Jorge Manuel Lopes

A inocência do doo-wop vem de longe


Crítica de música, por Jorge Manuel Lopes.

O doo-wop é um idioma essencialmente vocal, praticado sobretudo por jovens afro-americanos das grandes cidades. Um idioma que lida com os temas transcendentes da adolescência: amores que chegam e partem (mais os segundos do que os primeiros), festas, carros. Um idioma contemporâneo e contaminado pelo rhythm and blues e pelo rock e que assume múltiplas formas em canções com o coração ao pé da boca, pérolas cuja inocência não se esbate com o correr das décadas.
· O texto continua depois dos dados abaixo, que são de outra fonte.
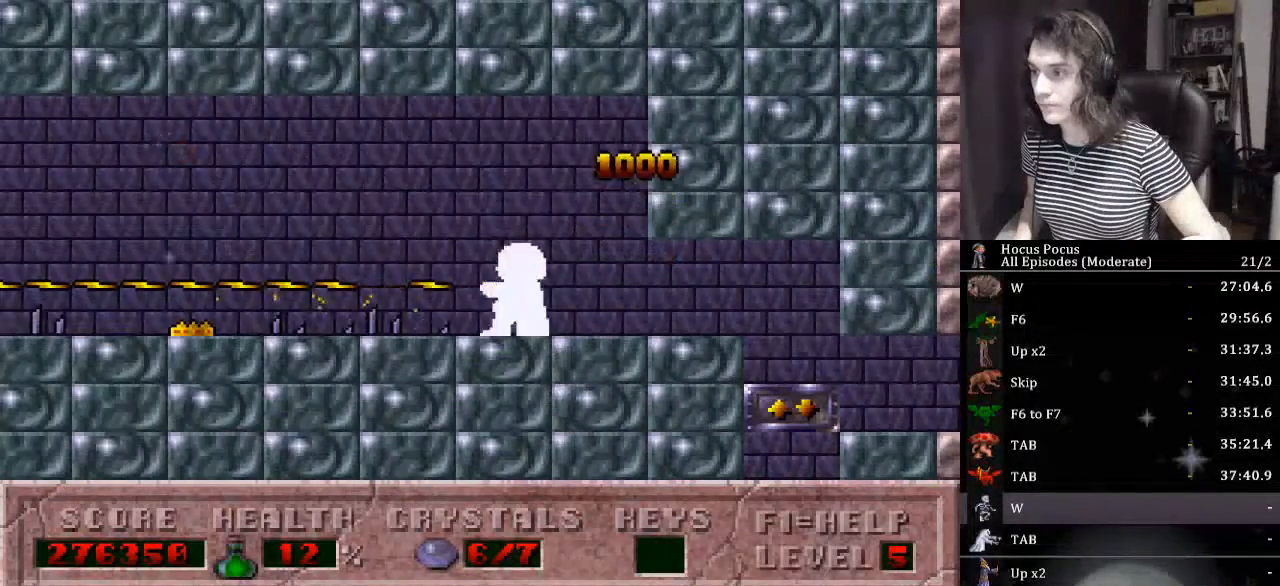
{"keys": ["alt_l"], "events": [[134, "ctrl_l", "up"]]}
A mais recente demonstração do estado de graça do doo-wop é a compilação “This love was real – LA vocal groups 1959-1964”, editada pela Ace Records, especialistas em escavações arqueológicas sonoras. O título do disco é já uma prova de que se está a lidar com um documento maravilhosamente específico no tempo e no espaço, a que se junta outra pré-condição: quase nenhum dos 21 nomes aqui recolhidos teve algo parecido com sucesso ou carreira longa na música. A exceção é Danny Stewart, que se reinventaria como Sly Stone. A meia exceção, Arthur Lee Maye, prosseguiu uma carreira frutuosa como basebolista. Todos merecem ficar gravados na História, de uns tonitruantes The Wonders (aqui com “Please don’t cry”) aos peculiares The Dandevilles (dão-se alvíssaras a quem identificar a peculiar instrumentação em “Psychology”), do minimalismo de recursos da quase trágica “This wilted rosebud” de Bobby Sheen à dilacerante “I need someboy” de James Washington Lee. E em momentos mais enérgicos como “Jolly green giant”, de The Valaquans, vislumbram-se os ramos do doo-wop que se prolongam até aos Ramones.